_Tugas 1_. Sebutkan semua nama orang yang muncul dalam artikel tentang pemberontakan Madiun 1948.
_Tugas 2_. Tolong ketik ulang bagian artikel tentang pemberontakan Madiun 1948 mulai dari "JAKARTA (SURYA24.COM) - Presiden" sampai dengan "tembak di Pracimantoro.".

_Teks Bacaan_.
■ ■ ■ ■

Tokoh PKI Tak Mempan Ditembak, Apa yang Dilakukan Tentara? Begini Kisahnya

Madiun 1948. (Dok:©2017 Merdeka.com)

JAKARTA (SURYA24.COM) - Presiden Sukarno dan Wapres Mohammad Hatta bersikap tegas menghadapi pemberontakan Madiun 1948. Pemerintah Republik Indonesia mengerahkan kekuatan TNI untuk menumpas kekuatan Kiri dan Musso Cs.

    Para kadet Akademi Militer Yogyakarta ikut dikerahkan. Dibanding pasukan yang lain, persenjataan mereka terbilang cukup lengkap. Pada waktu itu, lengkap berarti satu senjata dipegang oleh satu orang.

     Pasukan merah memilih mundur dari Madiun. Mereka menuju Gunung Wilis untuk melakukan peperangan gerilya. Pasukan TNI berusaha mengejar dan merebut satu per satu daerah yang dikuasai pemberontak.

     Perlawanan tentara merah cukup gencar. Dikutip dari merdeka.com, para kadet tersebut harus kehilangan beberapa rekan mereka dalam pertempuran. Di antaranya kadet Hardosumeru dan Anto Sugiarto dalam baku tembak di Pracimantoro.

■ ■ ■ ■

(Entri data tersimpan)

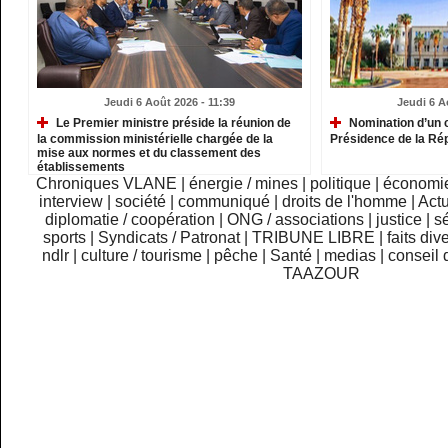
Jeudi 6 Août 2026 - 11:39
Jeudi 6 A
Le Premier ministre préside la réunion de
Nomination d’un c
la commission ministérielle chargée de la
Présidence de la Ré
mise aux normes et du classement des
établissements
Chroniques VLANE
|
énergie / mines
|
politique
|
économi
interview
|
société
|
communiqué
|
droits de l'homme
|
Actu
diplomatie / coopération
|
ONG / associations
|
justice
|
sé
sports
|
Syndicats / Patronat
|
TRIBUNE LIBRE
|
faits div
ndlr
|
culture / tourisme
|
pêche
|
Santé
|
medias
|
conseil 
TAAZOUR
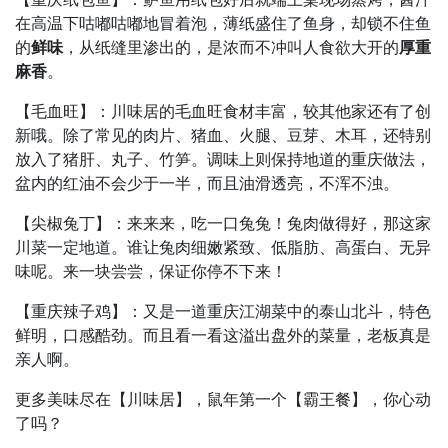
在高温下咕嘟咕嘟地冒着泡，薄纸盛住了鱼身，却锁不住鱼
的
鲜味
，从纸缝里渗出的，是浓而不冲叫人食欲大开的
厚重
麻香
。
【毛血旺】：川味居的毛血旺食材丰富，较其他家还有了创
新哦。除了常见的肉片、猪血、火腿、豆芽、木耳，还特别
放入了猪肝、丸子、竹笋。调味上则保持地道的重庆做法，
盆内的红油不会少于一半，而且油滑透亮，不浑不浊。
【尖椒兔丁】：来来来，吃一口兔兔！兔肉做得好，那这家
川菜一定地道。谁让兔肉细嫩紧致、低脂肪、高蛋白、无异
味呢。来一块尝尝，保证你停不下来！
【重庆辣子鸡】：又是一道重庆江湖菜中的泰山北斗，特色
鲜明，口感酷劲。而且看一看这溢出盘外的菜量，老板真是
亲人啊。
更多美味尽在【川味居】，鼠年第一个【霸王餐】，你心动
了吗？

■ ■ ■ ■

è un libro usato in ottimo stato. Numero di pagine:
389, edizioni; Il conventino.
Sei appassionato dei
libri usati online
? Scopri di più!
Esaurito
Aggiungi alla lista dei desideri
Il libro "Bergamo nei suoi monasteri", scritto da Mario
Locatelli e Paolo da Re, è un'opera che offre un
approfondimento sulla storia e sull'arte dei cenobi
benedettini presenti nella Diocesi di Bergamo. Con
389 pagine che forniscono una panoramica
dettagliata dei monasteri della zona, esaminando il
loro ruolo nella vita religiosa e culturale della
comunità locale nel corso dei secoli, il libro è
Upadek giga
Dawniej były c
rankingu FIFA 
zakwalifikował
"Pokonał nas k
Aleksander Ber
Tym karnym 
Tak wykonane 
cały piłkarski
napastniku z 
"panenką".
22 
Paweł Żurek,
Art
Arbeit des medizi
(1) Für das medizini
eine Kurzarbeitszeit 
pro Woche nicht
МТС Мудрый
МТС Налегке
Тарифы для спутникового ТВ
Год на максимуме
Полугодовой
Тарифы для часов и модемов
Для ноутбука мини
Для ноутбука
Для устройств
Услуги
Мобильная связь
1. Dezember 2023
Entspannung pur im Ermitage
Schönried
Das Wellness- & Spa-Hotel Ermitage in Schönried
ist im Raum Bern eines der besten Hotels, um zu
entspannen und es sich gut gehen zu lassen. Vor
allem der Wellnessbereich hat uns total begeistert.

■ ■ ■ ■

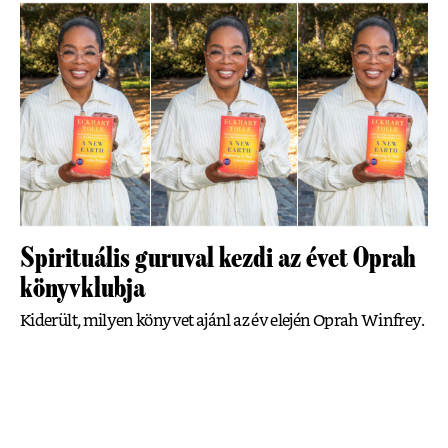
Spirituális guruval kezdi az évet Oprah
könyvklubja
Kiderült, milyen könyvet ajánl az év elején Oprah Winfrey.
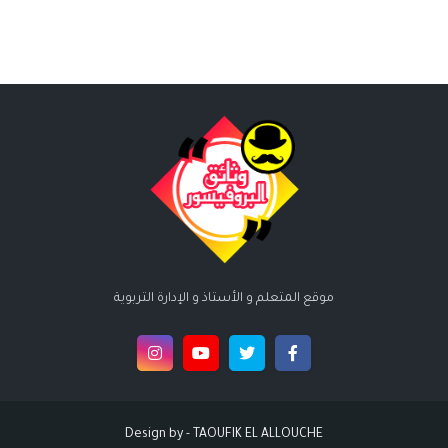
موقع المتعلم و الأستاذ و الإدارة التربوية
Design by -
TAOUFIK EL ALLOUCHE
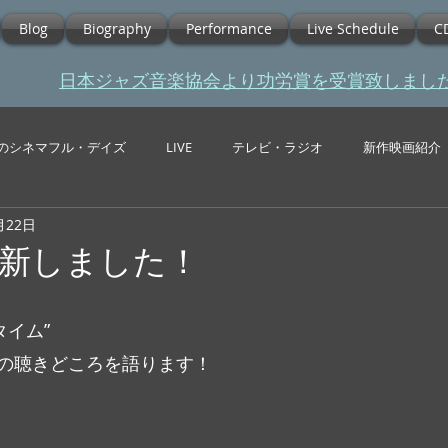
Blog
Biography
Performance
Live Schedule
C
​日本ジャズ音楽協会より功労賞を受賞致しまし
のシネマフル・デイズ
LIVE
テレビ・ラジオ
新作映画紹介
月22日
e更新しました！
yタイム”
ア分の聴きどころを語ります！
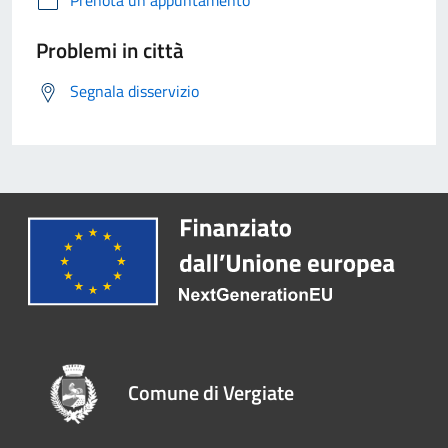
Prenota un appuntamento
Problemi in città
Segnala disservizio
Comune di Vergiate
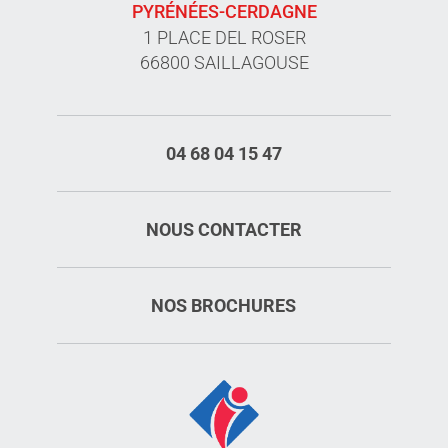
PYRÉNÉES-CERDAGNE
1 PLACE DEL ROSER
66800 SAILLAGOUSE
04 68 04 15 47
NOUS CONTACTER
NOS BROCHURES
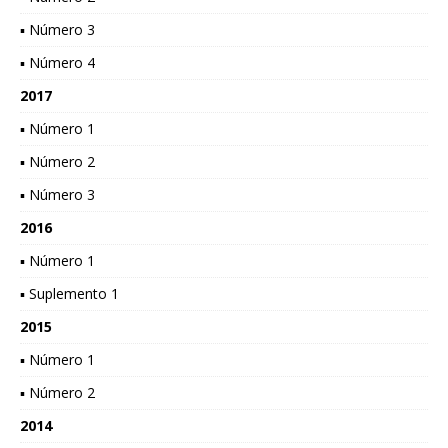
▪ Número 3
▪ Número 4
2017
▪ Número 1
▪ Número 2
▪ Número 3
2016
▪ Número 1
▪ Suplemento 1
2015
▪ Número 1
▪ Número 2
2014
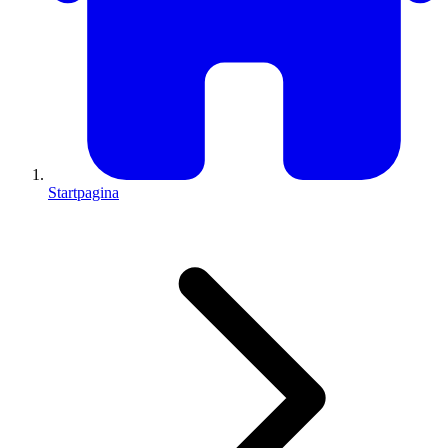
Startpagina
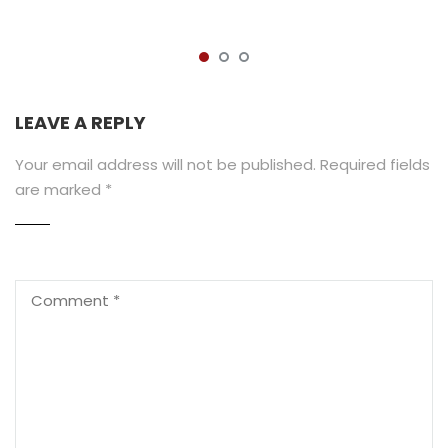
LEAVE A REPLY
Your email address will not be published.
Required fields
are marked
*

■ ■ ■ ■

_Hasil 1_. Sukarno, Mohammad Hatta, Musso, Hardosumeru, Anto Sugiarto

_Hasil 2_.
JAKARTA (SURYA24.COM) - Presiden Sukarno dan Wapres Mohammad Hatta bersikap tegas menghadapi pemberontakan Madiun 1948. Pemerintah Republik Indonesia mengerahkan kekuatan TNI untuk menumpas kekuatan Kiri dan Musso Cs.

    Para kadet Akademi Militer Yogyakarta ikut dikerahkan. Dibanding pasukan yang lain, persenjataan mereka terbilang cukup lengkap. Pada waktu itu, lengkap berarti satu senjata dipegang oleh satu orang.

     Pasukan merah memilih mundur dari Madiun. Mereka menuju Gunung Wilis untuk melakukan peperangan gerilya. Pasukan TNI berusaha mengejar dan merebut satu per satu daerah yang dikuasai pemberontak.

     Perlawanan tentara merah cukup gencar. Dikutip dari merdeka.com, para kadet tersebut harus kehilangan beberapa rekan mereka dalam pertempuran. Di antaranya kadet Hardosumeru dan Anto Sugiarto dalam baku tembak di Pracimantoro.